**The problem**
Write out each line of the entries below that holds the word "Type".

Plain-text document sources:
▬▬▬
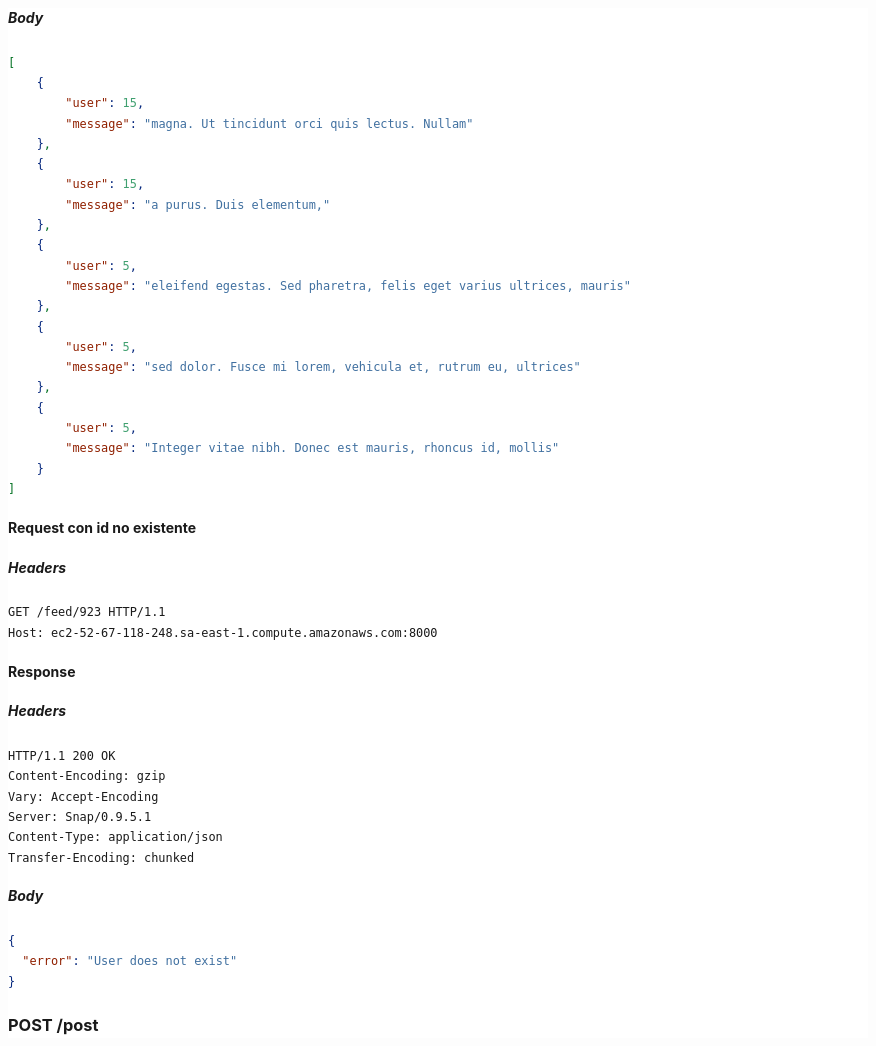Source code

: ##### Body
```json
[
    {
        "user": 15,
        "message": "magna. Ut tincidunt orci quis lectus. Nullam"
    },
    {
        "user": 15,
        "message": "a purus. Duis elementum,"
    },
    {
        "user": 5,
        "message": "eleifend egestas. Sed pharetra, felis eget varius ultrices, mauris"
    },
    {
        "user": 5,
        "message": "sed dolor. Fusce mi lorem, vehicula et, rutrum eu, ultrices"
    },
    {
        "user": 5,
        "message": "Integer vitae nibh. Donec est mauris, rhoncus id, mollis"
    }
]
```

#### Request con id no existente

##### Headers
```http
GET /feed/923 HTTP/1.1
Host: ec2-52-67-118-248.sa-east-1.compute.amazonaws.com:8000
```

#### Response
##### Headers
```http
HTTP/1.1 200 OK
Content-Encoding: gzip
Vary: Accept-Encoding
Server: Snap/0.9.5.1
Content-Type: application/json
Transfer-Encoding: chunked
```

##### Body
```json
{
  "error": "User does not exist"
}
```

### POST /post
▬▬▬
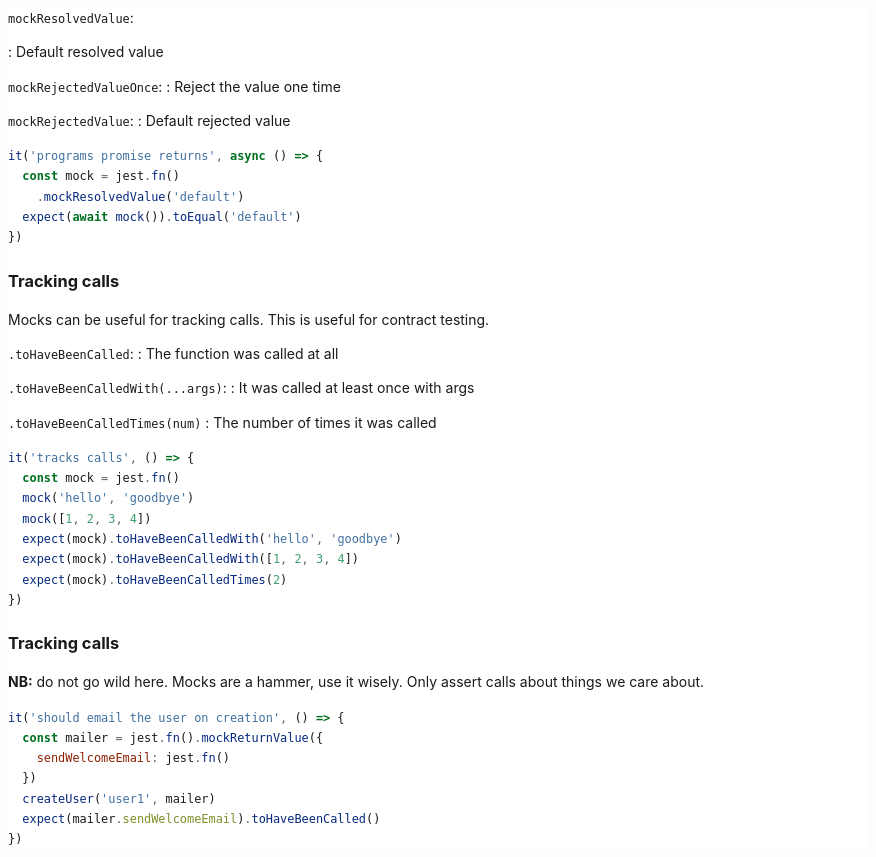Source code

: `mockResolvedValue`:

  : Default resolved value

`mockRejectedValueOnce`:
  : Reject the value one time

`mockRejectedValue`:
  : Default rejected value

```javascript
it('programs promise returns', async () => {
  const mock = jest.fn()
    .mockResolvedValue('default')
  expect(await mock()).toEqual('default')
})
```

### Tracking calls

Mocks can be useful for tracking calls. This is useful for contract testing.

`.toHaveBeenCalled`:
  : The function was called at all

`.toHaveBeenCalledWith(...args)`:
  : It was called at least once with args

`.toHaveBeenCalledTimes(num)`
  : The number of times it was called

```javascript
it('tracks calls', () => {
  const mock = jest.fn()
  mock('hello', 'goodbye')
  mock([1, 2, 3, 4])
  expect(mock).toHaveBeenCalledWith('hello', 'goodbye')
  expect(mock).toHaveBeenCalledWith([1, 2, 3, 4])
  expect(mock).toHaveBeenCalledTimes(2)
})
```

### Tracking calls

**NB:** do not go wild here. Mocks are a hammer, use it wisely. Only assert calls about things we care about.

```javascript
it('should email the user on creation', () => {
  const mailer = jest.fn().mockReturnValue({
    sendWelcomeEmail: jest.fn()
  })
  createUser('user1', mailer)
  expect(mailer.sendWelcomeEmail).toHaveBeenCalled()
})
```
▬▬▬
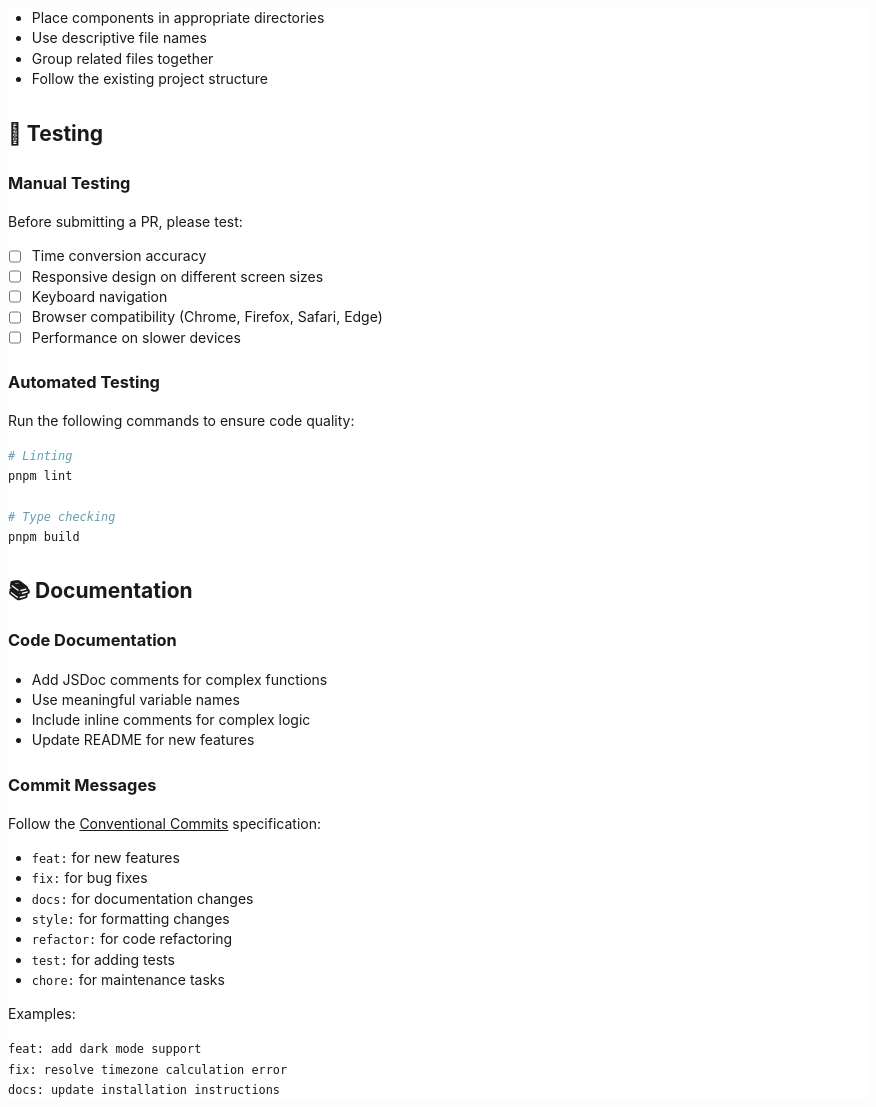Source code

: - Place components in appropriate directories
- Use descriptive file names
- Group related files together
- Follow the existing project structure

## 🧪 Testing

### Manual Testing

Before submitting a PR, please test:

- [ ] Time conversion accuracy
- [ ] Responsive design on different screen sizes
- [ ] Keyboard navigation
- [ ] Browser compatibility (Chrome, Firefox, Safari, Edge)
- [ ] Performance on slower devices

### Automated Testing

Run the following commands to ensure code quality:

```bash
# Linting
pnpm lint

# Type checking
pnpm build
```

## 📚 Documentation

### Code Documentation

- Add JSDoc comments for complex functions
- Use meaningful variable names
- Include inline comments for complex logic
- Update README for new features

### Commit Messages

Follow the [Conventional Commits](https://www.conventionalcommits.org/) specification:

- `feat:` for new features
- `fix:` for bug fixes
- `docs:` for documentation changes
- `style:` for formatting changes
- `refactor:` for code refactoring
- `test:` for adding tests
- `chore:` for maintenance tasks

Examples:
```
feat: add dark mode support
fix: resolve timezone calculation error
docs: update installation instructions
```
▬▬▬
**Solution to this task**
Content-Type: application/json
# Type checking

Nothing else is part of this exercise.